Always pitch in person

As we know all too well, most VCs you pitch will say ‘no’. So, when it comes to raising your round, you shouldn’t be jumping in a plane for every 1st meeting you get. 1st meetings mean nothing. There is no assurance that they will move ahead. Investors could be learning about the space, just seeing who’s out there or just be bored (not likely, but you never know…). So, how do you efficiently and effectively allocate your time and travel budget when you need to raise capital?

This isn’t an issue if you are in dense markets like the Valley. In one sleepy building in Palo Alto you can literally walk out of Felicis Venture‘s office go 3 feet across the hall and be in True Ventures‘ offices. If you’re not in the Valley, Boston, NYC or another market with investor density then you need to travel to raise your round.

The problem with this as I said is you need to qualify interest before hopping on a plane. Otherwise you will spend a lot of time and money with no assurances that you will be closer to getting a lead investor.

Being a frugal, Scottish and overly logical type, I recognized this early and when I was pitching for $ I would always start off with phone pitches. Now I managed to raise capital. But, now that I’m the one listening to pitches, I can tell you the experience sucks.

One day recently, we had two remote pitches. One was a 1st meeting with someone we did not know well. The other was with a team that I know and respect a lot. Both were horrible. This has nothing to do with the teams or their opportunities. Just the whole audio / visual experience.

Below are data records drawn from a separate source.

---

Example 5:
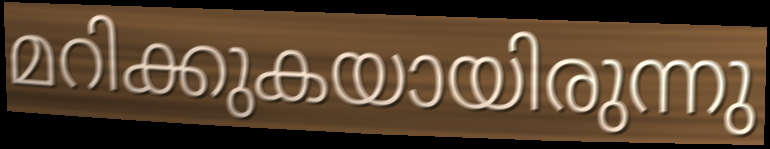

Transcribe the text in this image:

മറിക്കുകയായിരുന്നു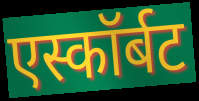
एस्कॉर्बट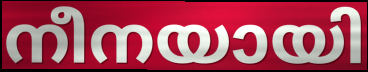
നീനയായി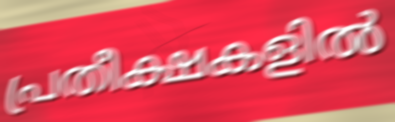
പ്രതീക്ഷകളിൽ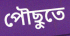
পৌছুতে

We had issues on our side: fumbling to get our skype speaker to work, subsisting on crappy wifi. We just had trouble getting into it. I know, having met one of the pitchers in person after, that it was a crappy experience for them too. You can be pitching your heart out and you have no idea if the investor is engaged or is doing e-mail (BTW, I see investors do this often in phone-in board meetings. aka – “bored” meetings – but that’s another story…).

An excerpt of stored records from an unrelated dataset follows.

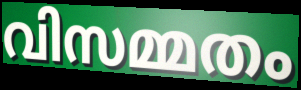
വിസമ്മതം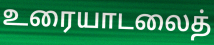
உரையாடலைத்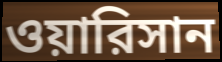
ওয়ারিসানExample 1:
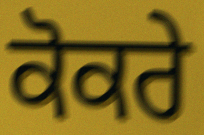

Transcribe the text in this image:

ਕੋਕਰੇ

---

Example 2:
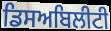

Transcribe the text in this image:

ਡਿਸਅਬਿਲੀਟੀ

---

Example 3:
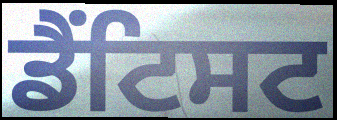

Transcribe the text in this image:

ਡੈਂਟਿਸਟ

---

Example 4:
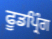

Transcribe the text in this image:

ਫੂਡਪ੍ਰਿੰਗ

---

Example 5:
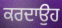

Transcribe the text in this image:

ਕਰਦਾਉਹ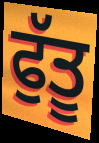
ਫੁੱਤੂ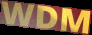
WDMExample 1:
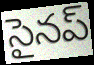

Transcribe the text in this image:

సైనప్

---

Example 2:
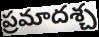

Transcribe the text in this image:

ప్రమాదశ్చ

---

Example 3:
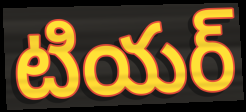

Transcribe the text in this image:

టియర్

So what should you do? To start:

- Approach investors who focus on your sector and stage

- Get very warm, highly qualified intros to them

(You should be doing this anyway, for local or far away investors).

- Do an intro meet and greet call. Don’t do the full pitch, but in 20 minutes cover the following:

  • Your background and accomplishments – to establish credibility and interest
  • The elevator pitch – to clearly and quickly describe your opportunity
  • Your status – to quickly qualify if you are too early for this particular investor
  • Your round – again, to qualify fit with the investor

Leave 10 minutes for questions/ discussion which should hopefully set the stage for the investor to ask you to come in to do the full pitch.

Do that with a few funds /  groups in a given city and you can confidently book your trip knowing that you have some well qualified meetings and increased chance that the investor will bite and start doing diligence.

Just them excited remotely, but always pitch in person!

  • http://www.brekiri.com Greg

    I've heard it said that qualifying leads is 90% of sales. Full-time salespeople are bad at it anyway (it's easier to take comfort in a large number of "leads"), and startup founders are probably much worse. I'm sure this post will save some poor founders a lot of time and frustration.